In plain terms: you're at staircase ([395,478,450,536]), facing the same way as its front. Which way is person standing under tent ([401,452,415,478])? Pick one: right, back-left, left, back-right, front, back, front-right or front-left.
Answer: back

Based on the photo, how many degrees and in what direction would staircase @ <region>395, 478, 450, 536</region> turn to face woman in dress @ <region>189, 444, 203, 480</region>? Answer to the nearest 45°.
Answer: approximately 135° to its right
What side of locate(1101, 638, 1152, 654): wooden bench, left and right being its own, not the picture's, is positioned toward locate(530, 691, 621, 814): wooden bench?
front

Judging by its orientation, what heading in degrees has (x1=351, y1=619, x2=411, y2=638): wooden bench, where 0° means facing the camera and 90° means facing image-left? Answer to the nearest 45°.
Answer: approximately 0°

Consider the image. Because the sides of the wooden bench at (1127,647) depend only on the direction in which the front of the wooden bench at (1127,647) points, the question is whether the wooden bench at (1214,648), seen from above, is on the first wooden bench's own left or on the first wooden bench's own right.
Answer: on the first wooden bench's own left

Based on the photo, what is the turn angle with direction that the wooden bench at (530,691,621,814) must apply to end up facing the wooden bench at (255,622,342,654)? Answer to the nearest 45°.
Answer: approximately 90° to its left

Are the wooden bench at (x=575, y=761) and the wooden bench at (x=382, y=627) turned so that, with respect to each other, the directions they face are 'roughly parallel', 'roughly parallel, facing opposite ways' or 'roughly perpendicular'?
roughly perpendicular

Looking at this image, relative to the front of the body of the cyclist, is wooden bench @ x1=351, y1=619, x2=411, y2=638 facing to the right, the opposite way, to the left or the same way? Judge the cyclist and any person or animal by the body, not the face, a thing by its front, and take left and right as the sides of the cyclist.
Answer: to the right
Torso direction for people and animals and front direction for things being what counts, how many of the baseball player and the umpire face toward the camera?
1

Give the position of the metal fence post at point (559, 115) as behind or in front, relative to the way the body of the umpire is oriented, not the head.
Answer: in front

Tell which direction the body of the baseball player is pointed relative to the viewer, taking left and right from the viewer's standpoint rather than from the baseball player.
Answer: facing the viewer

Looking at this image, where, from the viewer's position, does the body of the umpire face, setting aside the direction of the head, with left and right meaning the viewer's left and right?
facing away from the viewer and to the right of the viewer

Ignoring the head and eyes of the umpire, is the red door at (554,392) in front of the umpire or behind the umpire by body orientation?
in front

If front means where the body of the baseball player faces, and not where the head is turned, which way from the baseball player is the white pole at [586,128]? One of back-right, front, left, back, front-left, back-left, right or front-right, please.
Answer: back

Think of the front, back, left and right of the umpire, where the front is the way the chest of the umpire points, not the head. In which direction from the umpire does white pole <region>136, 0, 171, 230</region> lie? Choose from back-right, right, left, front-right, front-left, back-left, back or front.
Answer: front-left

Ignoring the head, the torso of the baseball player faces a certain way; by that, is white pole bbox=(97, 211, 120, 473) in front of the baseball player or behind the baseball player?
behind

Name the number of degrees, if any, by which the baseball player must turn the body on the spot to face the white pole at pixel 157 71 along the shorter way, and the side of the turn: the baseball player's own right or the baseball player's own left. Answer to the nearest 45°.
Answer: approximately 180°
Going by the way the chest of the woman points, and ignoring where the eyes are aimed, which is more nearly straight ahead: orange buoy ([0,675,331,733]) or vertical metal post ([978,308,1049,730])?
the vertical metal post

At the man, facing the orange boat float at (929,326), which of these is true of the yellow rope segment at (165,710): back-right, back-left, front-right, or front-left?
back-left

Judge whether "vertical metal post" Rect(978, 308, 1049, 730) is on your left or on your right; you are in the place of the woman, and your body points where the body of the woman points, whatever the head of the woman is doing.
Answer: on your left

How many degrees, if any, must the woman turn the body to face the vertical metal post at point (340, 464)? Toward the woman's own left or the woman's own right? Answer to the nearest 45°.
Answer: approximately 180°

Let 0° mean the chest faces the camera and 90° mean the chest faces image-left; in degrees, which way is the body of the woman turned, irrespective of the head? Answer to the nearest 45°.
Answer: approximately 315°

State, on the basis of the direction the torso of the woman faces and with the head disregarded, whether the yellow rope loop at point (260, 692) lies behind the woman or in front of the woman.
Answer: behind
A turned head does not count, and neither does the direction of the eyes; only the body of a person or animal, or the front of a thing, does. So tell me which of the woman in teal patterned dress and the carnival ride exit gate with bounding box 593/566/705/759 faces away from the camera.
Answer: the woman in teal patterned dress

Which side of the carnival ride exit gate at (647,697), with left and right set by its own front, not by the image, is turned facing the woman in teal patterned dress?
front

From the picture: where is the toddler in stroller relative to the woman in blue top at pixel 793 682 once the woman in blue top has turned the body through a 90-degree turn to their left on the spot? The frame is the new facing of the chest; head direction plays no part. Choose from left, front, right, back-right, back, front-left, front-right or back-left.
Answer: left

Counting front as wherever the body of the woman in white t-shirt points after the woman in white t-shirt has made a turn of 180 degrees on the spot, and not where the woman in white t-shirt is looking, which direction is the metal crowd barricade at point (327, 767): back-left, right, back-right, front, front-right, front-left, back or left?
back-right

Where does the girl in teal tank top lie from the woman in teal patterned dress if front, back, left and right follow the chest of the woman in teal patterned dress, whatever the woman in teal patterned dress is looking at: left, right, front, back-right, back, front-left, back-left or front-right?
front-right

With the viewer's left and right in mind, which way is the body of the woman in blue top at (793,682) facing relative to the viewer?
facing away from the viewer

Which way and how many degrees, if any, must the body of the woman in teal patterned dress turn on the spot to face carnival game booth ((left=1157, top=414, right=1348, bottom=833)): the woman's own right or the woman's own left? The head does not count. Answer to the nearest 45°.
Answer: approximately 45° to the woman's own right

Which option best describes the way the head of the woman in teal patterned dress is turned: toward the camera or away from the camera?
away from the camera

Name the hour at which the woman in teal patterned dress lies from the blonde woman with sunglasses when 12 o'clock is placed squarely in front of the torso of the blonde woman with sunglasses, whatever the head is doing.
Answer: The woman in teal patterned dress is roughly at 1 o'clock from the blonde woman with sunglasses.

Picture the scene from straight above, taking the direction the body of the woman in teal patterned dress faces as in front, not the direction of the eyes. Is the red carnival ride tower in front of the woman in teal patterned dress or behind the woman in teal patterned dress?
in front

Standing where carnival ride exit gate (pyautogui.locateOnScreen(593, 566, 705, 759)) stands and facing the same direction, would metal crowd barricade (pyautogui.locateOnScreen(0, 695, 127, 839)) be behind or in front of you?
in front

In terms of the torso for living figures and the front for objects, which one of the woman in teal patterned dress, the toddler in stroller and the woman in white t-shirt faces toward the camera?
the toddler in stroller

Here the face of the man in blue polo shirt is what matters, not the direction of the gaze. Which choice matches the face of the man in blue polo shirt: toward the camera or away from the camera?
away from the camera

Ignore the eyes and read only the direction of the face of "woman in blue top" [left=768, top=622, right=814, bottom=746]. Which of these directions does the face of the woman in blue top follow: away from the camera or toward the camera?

################

**Activity**
Recast the data above as a JSON list of strings, with one string for each line and blank lines left out.

**Task answer**
[
  "In plain terms: you're at staircase ([395,478,450,536]), facing the same way as its front. Which way is person standing under tent ([401,452,415,478])? Pick one: right, back-left, left, back-right, front, back, front-right or front-left.",
  "Answer: back",
  "Based on the photo, how many degrees and in what direction would staircase @ <region>395, 478, 450, 536</region> turn to face woman in dress @ <region>189, 444, 203, 480</region>? Answer to the nearest 45°.",
  "Answer: approximately 135° to its right",
  "What side of locate(1101, 638, 1152, 654): wooden bench, left and right being its own, not the picture's, is positioned toward locate(530, 691, 621, 814): wooden bench?",
  "front",
  "Judging by its orientation, what heading in degrees has (x1=351, y1=619, x2=411, y2=638): wooden bench, where 0° means facing the camera and 90° means facing image-left? Answer to the nearest 45°.",
  "Answer: approximately 0°",
  "Consider the image. Because the sides of the wooden bench at (1127,647) depend only on the direction in which the front of the wooden bench at (1127,647) points, the question is whether the wooden bench at (1214,648), seen from above, is on the first wooden bench's own left or on the first wooden bench's own right.",
  "Answer: on the first wooden bench's own left",
  "Based on the photo, what is the turn angle with direction that the wooden bench at (530,691,621,814) must apply to end up facing the wooden bench at (255,622,342,654)? Answer to the nearest 45°.",
  "Answer: approximately 90° to its left",
  "Are the wooden bench at (x=575, y=761) and the wooden bench at (x=382, y=627) turned so that, with respect to each other, the directions they face are 'roughly parallel', 'roughly parallel, facing opposite ways' or 'roughly perpendicular'?",
  "roughly perpendicular",
  "Looking at this image, relative to the front of the body of the cyclist, is wooden bench @ x1=351, y1=619, x2=411, y2=638 facing to the right, the opposite way, to the left or the same way? Judge the cyclist and any person or animal by the body, not the face, a thing by its front, and take left and right as the sides of the cyclist.",
  "Answer: to the right",
  "Torso direction for people and animals and front direction for things being what counts, how many of the baseball player and the umpire face toward the camera?",
  "1",
  "Give the position of the metal fence post at point (559, 115) as behind or in front, relative to the way the body of the umpire is oriented, not the head.",
  "Answer: in front",
  "Tell which direction the body of the baseball player is pointed relative to the viewer, taking left and right from the viewer's standpoint rather than from the baseball player.",
  "Answer: facing the viewer",
  "Looking at this image, where, from the viewer's position, does the body of the umpire face, setting aside the direction of the head, with left and right meaning the viewer's left and right?",
  "facing away from the viewer and to the right of the viewer",
  "Ignoring the head and eyes of the umpire, is the red door at (554,392) in front of the umpire or behind the umpire by body orientation?",
  "in front",
  "If front means where the body of the baseball player faces, and not where the head is turned, which way from the baseball player is the white pole at [586,128]? One of back-right, front, left, back, front-left, back-left, right or front-right, please.",
  "Answer: back",
  "Think of the front, back, left and right of the umpire, where the front is the way the chest of the umpire points, not the head. In which direction from the umpire does white pole <region>136, 0, 171, 230</region> lie? Choose from back-right, right, left, front-right, front-left, back-left, back or front.",
  "Answer: front-left",
  "Ignoring the head, the torso of the baseball player faces a certain way; by that, is white pole bbox=(97, 211, 120, 473) in front of the baseball player or behind the baseball player?",
  "behind",
  "Name the number of degrees, if any, by which the baseball player must turn the body on the spot to face the white pole at pixel 157 71 along the shorter way, and the side of the turn: the baseball player's own right or the baseball player's own left. Answer to the nearest 45°.",
  "Answer: approximately 180°",
  "Going by the way the chest of the woman points, and ignoring where the eyes are aimed, which is more nearly straight ahead: orange buoy ([0,675,331,733]) or vertical metal post ([978,308,1049,730])?",
  "the vertical metal post",
  "At the man, facing the orange boat float at (929,326), which of these is true of the yellow rope segment at (165,710): back-right, back-left, front-right, or front-left?",
  "back-left",
  "Judge whether \"vertical metal post\" Rect(978, 308, 1049, 730) is on your left or on your right; you are in the place of the woman, and your body points where the body of the woman points, whatever the head of the woman is doing.",
  "Answer: on your left",
  "How many degrees, if any, must the woman turn the body to face the vertical metal post at point (340, 464)? Toward the woman's own left or the woman's own right? Answer to the nearest 45°.",
  "Answer: approximately 180°",
  "Let 0° mean the chest faces the camera and 90° mean the chest faces image-left; in degrees, which way is the body of the woman turned, irrespective of the head? Answer to the nearest 45°.",
  "Answer: approximately 315°",
  "State, on the basis of the direction the torso of the woman faces and with the head disregarded, whether the yellow rope loop at point (260, 692) lies behind the woman or in front of the woman.",
  "Answer: behind",
  "A turned head does not count, and neither does the direction of the eyes; only the body of a person or animal, or the front of a thing, does. So tell me which of the woman in teal patterned dress and the carnival ride exit gate with bounding box 593/566/705/759 faces away from the camera.",
  "Answer: the woman in teal patterned dress",
  "Which side of the carnival ride exit gate at (647,697), with left and right set by its own front, not by the image, is turned facing the woman in teal patterned dress?",
  "front",
  "From the picture: where is the toddler in stroller relative to the woman in blue top at pixel 793 682 once the woman in blue top has turned the body through a 90-degree turn to their left on the spot? The frame is the new facing of the chest; head direction plays no part. Choose from left, front, right, back-right, back, front-left, front-right or back-left.",
  "Answer: left",
  "Counting front as wherever the body of the woman in white t-shirt points after the woman in white t-shirt has made a turn of 180 degrees on the spot, and not where the woman in white t-shirt is looking, which direction is the metal crowd barricade at point (327, 767): back-left, right, back-right, front, front-right, front-left, back or left?",
  "back-right",
  "Where does the girl in teal tank top lie from the woman in teal patterned dress if front, back, left and right follow the chest of the woman in teal patterned dress, whatever the woman in teal patterned dress is looking at: left, right, front, back-right, back, front-left, back-left or front-right?",
  "front-right",
  "With the viewer's left and right in mind, which way is the body of the woman in blue top at (793,682) facing relative to the viewer?",
  "facing away from the viewer",
  "Which way and how many degrees, if any, must the body of the woman in teal patterned dress turn on the spot to face carnival game booth ((left=1157, top=414, right=1348, bottom=833)): the woman's own right or the woman's own left? The head does not count. Answer to the nearest 45°.",
  "Answer: approximately 45° to the woman's own right",
  "Which option best describes the way the head of the woman in teal patterned dress is turned: toward the camera or away from the camera?",
  "away from the camera",
  "Name the hour at which the woman in teal patterned dress lies from the blonde woman with sunglasses when 12 o'clock is placed squarely in front of the torso of the blonde woman with sunglasses, whatever the head is doing.",
  "Answer: The woman in teal patterned dress is roughly at 1 o'clock from the blonde woman with sunglasses.",
  "Picture the scene from straight above, taking the direction the body of the woman in teal patterned dress faces as in front, not the direction of the eyes. Is the red carnival ride tower in front of the woman in teal patterned dress or behind the woman in teal patterned dress?",
  "in front",
  "Standing where carnival ride exit gate (pyautogui.locateOnScreen(593, 566, 705, 759)) stands and facing the same direction, would metal crowd barricade (pyautogui.locateOnScreen(0, 695, 127, 839)) be behind or in front of you?",
  "in front",
  "In terms of the torso for living figures and the front for objects, which one of the woman in teal patterned dress, the toddler in stroller and the woman in white t-shirt faces toward the camera?",
  "the toddler in stroller",
  "Here the face of the man in blue polo shirt is what matters, not the direction of the gaze. Which choice matches the face of the man in blue polo shirt: toward the camera or away from the camera?",
  "away from the camera",
  "Ignore the eyes and read only the direction of the face of \"woman in blue top\" [left=768, top=622, right=814, bottom=746]. Which of these directions does the face of the woman in blue top follow: away from the camera or toward the camera?"
]